─── Text shown
Find the Cheapest Car Loans in Singapore
Cars are almost impossible to purchase without a loan in Singapore. This is because import duty and cost of COE add up to a significant amount mover S$100,000 even for a mass-market car. If you are planning buy a car with a car loan, it’s important to know what a car loan costs on average, and what factors can impact this cost. In this guide, we analyze the average cost of car loans in Singapore, and various factors that can influence this cost.
Table of Contents
- Average Cost of Car Loans in Singapore
- Rest Rate vs Flat Rate
- Factors That Influence Cost of Car Loans
- Who Can Get Car Loans In Singapore
Average Cost of Car Loans In Singapore
Car loans in Singapore are typically categorized into three categories: 1) car loans for new cars, 2) car loans for used cars and 3) car loans for refinancing. Also, there are a number of different providers for this type of loan: banks and finance & leasing companies. We’ve collected as much data as we could find on cost of these loans from different providers to arrive at the average cost below. On average, new car loans cost about 2.92% of interest per year, while used car loans cost about 3.34% of interest per year. Used cars cost more because lenders perceive these borrowers to be more risky than new car buyers due to the difference in their perceived income. These rates also compare to 2.78% and 3% from the best new car and used car loans in Singapore.
Rest Rate vs Flat Rate
It’s important to understand that car loans in Singapore are priced with “flat” interest rates, as opposed to “rest” interest rates. In contrast, home loans tend to be priced with rest rates. The difference between the two rates is that flat rates tend to be more expensive than rest rates because of the way they are calculated. Let’s examine this difference in detail. Let’s consider a car loan of S$50,000 over 5 years with a flat interest rate of 2.5%. Because this car loan comes with a “flat rate,” your interest is a “flat,” constant payment of S$50,000 x 2.5%, which translates to S$1,250 of interest expense each year. Your monthly instalment will be a constant amount consisting of S$104.17 (S$1,250 divided by 12 months) plus a principal payment of S$833 (S$50,000 divided by 60 months). After 5 years, you will have repaid your debt in full after having paid S$6,250 in interest. The key principle to understand here is that interest payment is kept “flat” no matter how much money you repay.
──────
─── Record excerpts
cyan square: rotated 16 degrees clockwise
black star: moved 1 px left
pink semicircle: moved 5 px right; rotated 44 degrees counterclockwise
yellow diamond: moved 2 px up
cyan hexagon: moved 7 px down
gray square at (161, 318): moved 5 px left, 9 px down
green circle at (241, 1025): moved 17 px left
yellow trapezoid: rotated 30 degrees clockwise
──────
─── Record excerpts
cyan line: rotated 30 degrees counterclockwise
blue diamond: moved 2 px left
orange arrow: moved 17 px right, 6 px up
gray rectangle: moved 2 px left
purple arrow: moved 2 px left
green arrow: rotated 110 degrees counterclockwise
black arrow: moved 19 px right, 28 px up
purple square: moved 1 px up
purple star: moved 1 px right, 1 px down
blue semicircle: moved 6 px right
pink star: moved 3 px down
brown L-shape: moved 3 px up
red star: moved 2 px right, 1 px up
──────
─── Record excerpts
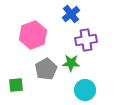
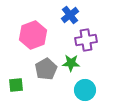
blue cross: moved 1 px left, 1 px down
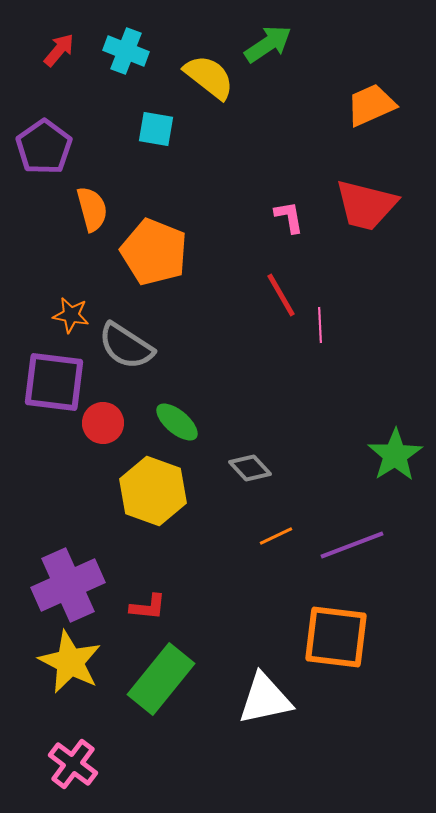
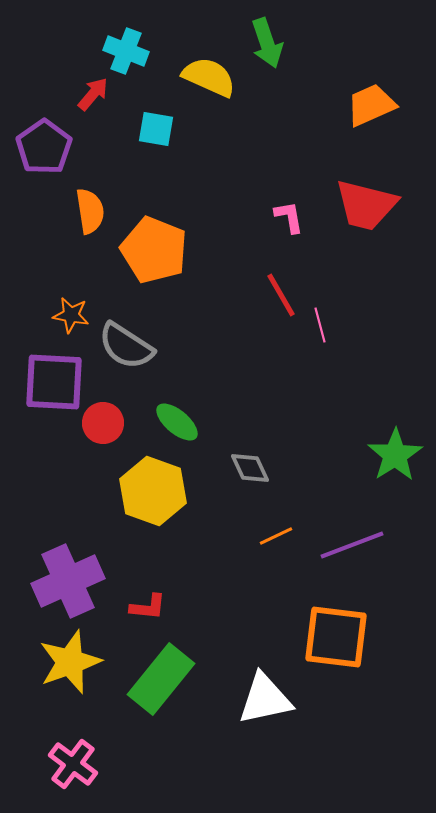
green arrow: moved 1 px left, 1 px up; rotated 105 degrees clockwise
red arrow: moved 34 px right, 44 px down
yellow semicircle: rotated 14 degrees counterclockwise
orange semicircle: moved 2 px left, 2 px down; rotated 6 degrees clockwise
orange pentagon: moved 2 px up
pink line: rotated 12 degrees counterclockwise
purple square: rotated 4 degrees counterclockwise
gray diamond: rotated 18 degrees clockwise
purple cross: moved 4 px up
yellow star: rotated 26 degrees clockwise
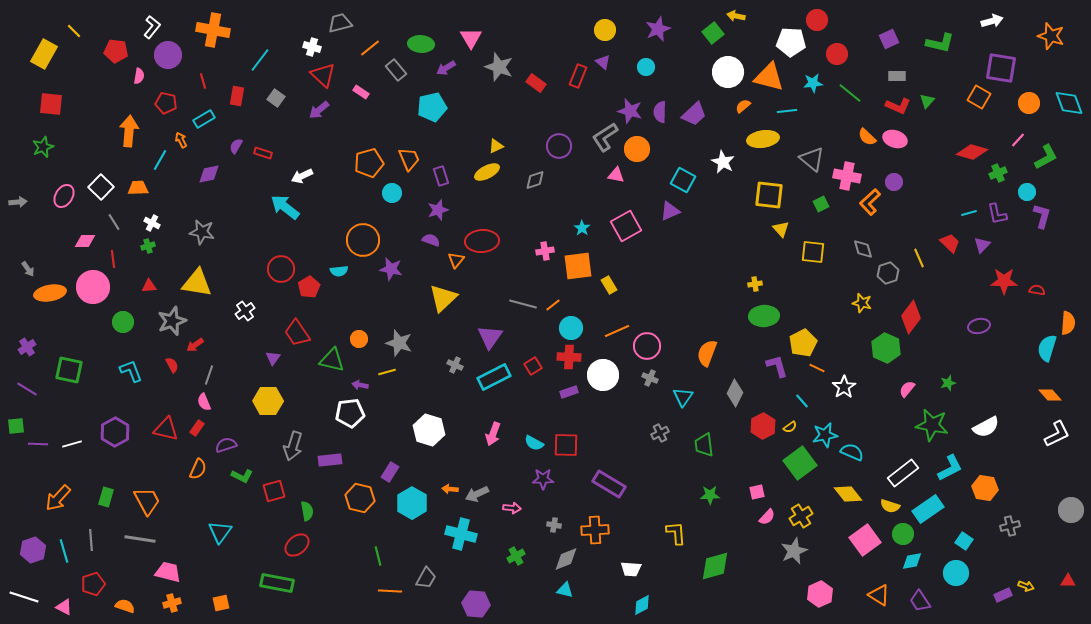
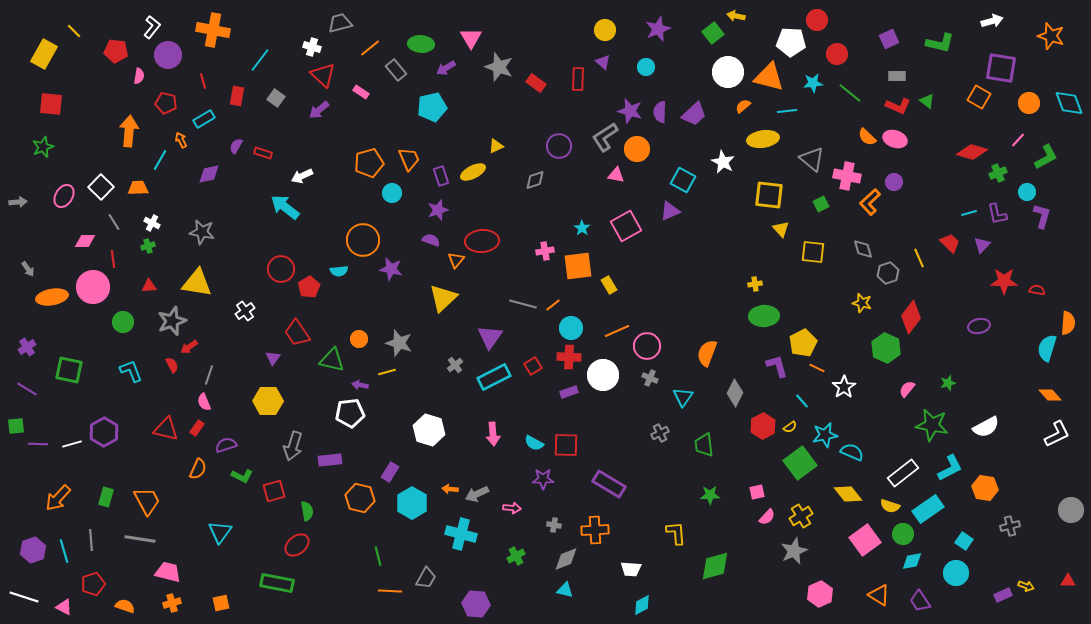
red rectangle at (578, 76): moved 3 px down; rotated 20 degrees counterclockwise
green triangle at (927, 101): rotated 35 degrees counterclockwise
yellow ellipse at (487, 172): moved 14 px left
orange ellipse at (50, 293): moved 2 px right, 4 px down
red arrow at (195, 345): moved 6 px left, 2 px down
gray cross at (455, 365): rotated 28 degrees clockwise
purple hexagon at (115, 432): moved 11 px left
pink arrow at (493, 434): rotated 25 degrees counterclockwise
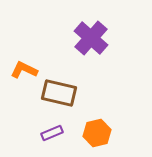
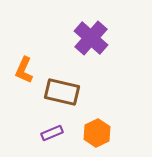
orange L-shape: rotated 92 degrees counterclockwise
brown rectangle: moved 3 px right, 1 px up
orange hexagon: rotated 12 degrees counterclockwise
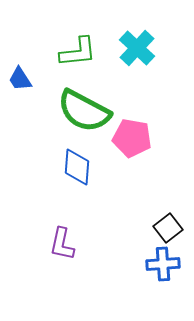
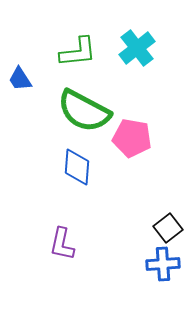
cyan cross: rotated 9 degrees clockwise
──────
* Set tasks
[1] Collect every line of the entries that contains the word "ellipse", matching case exactly.
[2] Write the next part of the Singapore car loan guide, picking up after its last sentence.

* Written answers
[1]
yellow ellipse at (487, 172): moved 14 px left
orange ellipse at (50, 293): moved 2 px right, 4 px down

[2]
Now, let’s consider a home loan of S$50,000 over 5 years with an interest rate of 2.5%. Because a home loan in Singapore is priced with a “rest” interest rate, your interest expenditure is calculated based on the remaining balance of your loan after each month. This means that your monthly payment will be about S$887.37, which consists of an increasing amount of principal and decreasing amount of interest payment over time. Because the interest rate is applied only to the remaining balance (as opposed to the beginning balance for flat rates), you end up paying only S$3,242.08 in interest over 5 years, almost half of the cost a corresponding car loan.
Factors That Influence Cost of Car Loans
Different factors can change the cost of your car loan. Below is a brief discussion of each of the main variables so you have a better idea of what to expect in the future when you are shopping for a car and a car loan.
Market Interest Rates
Many car loans are priced around the prime lending rate in Singapore. A prime lending rate is the lowest lending rate which a bank is prepared to lend in Singapore Dollars to its best customers on an overdraft or demand basis. This changes all the time, and you can check out what it is at the beginning of each month on ABS’s website. If prime lending rates increase, car loan rates could increase along with it.
Tenure vs Principal
When considering the cost of a car loan, you must think about the balance between total interest cost and monthly instalments. Ideally, you want to borrow as much as you need at the lowest rate possible. This means that you want to minimize total interest cost while making sure you can comfortably manage your monthly payment. Shop for the best rate, but make sure you only borrow an amount that you can manage. Most car loans in Singapore will allow you to borrow up to 70% of your car’s open market value (purchase price for new and used cars).
Car loans can be priced higher if your credit score is low. This means that it’s very important to pay your credit card and other financing bills on time every month. Not only that, if you already have a home loan, a lender may deem you to be too indebted & thus charge a higher interest rate to compensate. Therefore, it’s often wise to purchase your home first before buying your car.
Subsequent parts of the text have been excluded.